In Frankreich stellt die anhaltende Kälteperiode die Stromerzeuger vor enorme Herausforderungen. In Deutschland sei die Situation jedoch anders, sagte Fiete Wulff von der Bundesnetzagentur im DLF. Hier habe man eher das Problem, dass man den Strom nicht immer da habe, wo man ihn brauche.

Fiete Wulff im Gespräch mit Birgid Becker | 23.01.2017
    Stromleitungen
    Das Winterwetter bereitet vielen Stromerzeugern Probleme. (Andreas Diel)

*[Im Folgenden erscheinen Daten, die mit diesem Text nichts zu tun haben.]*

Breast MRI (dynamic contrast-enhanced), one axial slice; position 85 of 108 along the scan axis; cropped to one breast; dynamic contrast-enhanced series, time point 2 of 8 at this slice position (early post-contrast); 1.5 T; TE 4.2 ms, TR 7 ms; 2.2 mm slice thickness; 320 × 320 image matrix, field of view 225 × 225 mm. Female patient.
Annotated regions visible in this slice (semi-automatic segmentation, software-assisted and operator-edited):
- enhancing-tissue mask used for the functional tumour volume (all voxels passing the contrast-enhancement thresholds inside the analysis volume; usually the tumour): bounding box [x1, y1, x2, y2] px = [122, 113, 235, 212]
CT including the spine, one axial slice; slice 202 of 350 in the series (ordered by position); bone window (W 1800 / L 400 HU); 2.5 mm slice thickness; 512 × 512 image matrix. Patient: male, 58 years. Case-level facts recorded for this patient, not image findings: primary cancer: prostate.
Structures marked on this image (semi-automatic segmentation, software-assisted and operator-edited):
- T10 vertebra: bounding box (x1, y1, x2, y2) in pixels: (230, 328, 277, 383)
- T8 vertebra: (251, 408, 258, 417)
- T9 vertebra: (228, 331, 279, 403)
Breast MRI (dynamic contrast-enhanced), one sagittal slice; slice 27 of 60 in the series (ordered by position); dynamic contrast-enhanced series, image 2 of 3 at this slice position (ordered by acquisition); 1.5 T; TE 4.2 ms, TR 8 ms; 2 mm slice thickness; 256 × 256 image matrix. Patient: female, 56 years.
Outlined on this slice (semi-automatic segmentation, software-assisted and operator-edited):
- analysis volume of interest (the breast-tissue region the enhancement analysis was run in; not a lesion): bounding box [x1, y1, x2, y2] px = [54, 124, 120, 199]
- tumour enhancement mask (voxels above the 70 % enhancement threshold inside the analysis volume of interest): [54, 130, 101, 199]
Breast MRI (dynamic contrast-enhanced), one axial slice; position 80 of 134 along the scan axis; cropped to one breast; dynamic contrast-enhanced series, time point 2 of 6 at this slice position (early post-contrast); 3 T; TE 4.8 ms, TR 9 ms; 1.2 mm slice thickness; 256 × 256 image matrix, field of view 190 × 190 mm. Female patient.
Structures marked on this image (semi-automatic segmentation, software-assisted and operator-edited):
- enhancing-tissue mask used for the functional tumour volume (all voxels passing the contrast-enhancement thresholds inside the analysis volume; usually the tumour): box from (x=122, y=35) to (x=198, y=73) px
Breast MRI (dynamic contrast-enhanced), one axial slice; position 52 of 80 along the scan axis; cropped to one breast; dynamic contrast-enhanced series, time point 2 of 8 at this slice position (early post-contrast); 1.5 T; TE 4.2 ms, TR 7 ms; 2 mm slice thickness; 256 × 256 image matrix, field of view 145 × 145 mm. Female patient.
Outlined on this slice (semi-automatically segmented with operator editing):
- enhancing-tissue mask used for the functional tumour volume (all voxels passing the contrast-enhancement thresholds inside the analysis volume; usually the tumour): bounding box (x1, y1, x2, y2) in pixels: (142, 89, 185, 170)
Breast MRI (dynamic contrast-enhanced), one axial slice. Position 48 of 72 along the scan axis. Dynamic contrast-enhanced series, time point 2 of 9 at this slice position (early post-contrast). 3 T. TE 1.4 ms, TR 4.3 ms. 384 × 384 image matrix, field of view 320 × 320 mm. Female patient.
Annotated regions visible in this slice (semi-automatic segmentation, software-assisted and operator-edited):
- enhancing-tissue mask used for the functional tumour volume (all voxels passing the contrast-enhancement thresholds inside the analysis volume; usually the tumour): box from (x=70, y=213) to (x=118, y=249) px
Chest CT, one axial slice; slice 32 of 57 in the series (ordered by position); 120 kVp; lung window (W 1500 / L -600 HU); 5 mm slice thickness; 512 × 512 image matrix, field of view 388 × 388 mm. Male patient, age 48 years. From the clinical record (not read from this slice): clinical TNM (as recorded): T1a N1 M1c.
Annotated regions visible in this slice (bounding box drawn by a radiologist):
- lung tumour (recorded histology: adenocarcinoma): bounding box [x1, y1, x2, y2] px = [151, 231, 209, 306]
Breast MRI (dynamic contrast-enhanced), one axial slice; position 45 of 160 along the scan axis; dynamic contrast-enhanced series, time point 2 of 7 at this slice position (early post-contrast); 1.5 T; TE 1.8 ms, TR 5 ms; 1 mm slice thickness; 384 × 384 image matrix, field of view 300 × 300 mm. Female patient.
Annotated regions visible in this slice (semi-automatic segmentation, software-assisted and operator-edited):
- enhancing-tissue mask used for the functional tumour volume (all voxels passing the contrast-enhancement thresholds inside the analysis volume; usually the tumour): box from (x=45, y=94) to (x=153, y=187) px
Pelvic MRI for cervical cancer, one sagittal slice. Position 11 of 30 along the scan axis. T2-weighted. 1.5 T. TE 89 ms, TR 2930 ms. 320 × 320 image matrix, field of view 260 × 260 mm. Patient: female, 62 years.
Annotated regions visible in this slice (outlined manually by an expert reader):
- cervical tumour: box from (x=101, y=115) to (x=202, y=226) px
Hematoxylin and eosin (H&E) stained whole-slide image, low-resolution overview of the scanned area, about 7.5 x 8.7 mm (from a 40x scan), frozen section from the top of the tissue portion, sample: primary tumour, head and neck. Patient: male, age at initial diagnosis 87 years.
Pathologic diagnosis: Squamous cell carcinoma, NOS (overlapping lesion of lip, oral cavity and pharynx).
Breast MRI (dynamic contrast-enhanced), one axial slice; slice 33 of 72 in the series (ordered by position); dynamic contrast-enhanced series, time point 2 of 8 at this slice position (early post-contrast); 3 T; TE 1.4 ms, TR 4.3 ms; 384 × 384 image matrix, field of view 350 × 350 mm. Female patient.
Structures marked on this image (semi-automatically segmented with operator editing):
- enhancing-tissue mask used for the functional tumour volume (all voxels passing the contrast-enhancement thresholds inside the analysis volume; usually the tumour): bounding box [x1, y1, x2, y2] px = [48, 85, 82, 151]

    Birgid Becker: Zum Start der Sendung das Winterwetter. In der vierten Woche hält es an und während wir bibbern, stellt sich auch die Frage, wie groß ist eigentlich die Herausforderung an die Stromerzeuger. Damit begrüße ich Fiete Wulff von der Bundesnetzagentur. Guten Tag.
    Fiete Wulff: Ja! Guten Tag, Frau Becker.
    Becker: Herr Wulff, Frankreich hat Probleme mit der Stromerzeugung durch die Kälte. Da gab es bereits Appelle, sparsam mit dem Strom umzugehen. Wir können da entspannter sein?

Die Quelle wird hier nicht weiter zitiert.